# Planting Carrots Using Seed Tapes



## Jackie_Lee (Mar 1, 2010)

I just planted some carrot seeds today ~ heaven help me. Not sure how that's going to work. My mom was just telling me she once saw that Martha made carrot tape by using newspaper and elmers glue ~ maybe I should have tried that. It was a bit of a mess with a 3 year old helper. 
.-= Jackie Lee´s last blog ..Garden Potting Bench =-.


----------



## Tee (Mar 26, 2009)

Hi Jackie, carrot seeds can be difficult to handle. I found a few rogue carrots in my lawn near the raised bed I planted in last year. The "accident" carrots looked better than the ones I intentionally planted. I used toilet paper to create seed tapes before. Yes....toilet paper. Just place the seeds in the middle of the toilet paper, using the correct spacing. Wet the toilet paper down using a bottle mister filled with water. 

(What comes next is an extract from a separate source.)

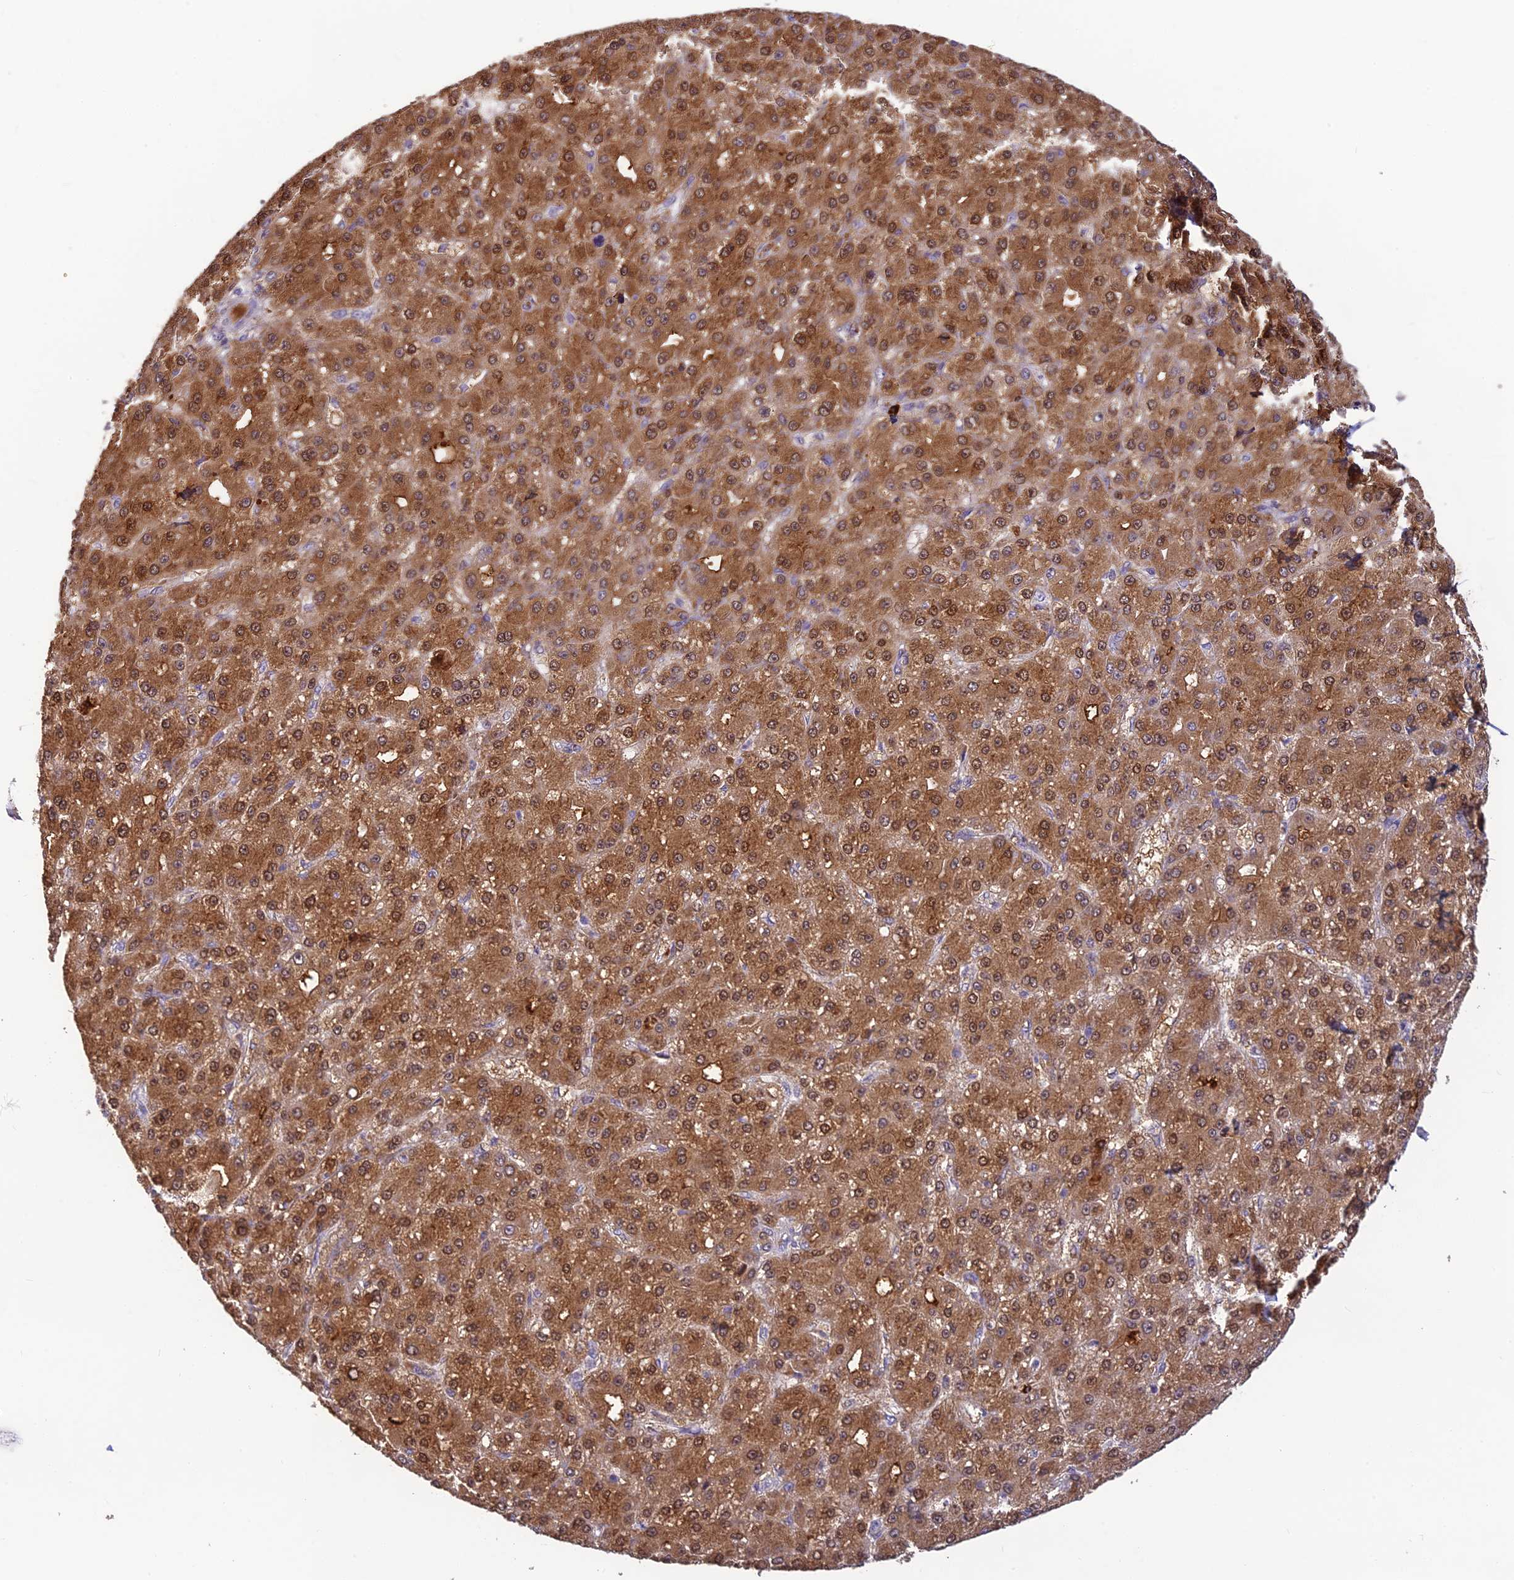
{"staining": {"intensity": "moderate", "quantity": ">75%", "location": "cytoplasmic/membranous,nuclear"}, "tissue": "liver cancer", "cell_type": "Tumor cells", "image_type": "cancer", "snomed": [{"axis": "morphology", "description": "Carcinoma, Hepatocellular, NOS"}, {"axis": "topography", "description": "Liver"}], "caption": "This image reveals immunohistochemistry staining of liver cancer, with medium moderate cytoplasmic/membranous and nuclear positivity in approximately >75% of tumor cells.", "gene": "ASPDH", "patient": {"sex": "male", "age": 67}}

Fold the TP twice over the seeds, mist again and plant them just as shown in the post. Make sure to use single ply, unscented toilet paper. It worked really well for turnips and beets!


----------



## Jane1 (Apr 21, 2010)

That's so interesting. What a good idea! and for all carrot lovers like me here is a great way to cook them: https://cheeseismygod.blogspot.com/
.-= Jane´s last blog ..Nice Carrots =-.


----------



## Liz2 (Feb 10, 2012)

Hah! so that's it, seed tape! 
I had hard times planting tiny seeds. No matter how I tried to spread the seeds evenly, they always grow in one spot and none on other areas. I know that rain and watering it wash my small seeds in lower or any depression on the soil. 
I'm glad I stumbled on your site as spring is approaching and I'm excited to start planting my seeds. yay!


----------



## anne1 (Jun 17, 2012)

i live in a very hot climate where you have to give every thing a good soak how will that go with the seeds


----------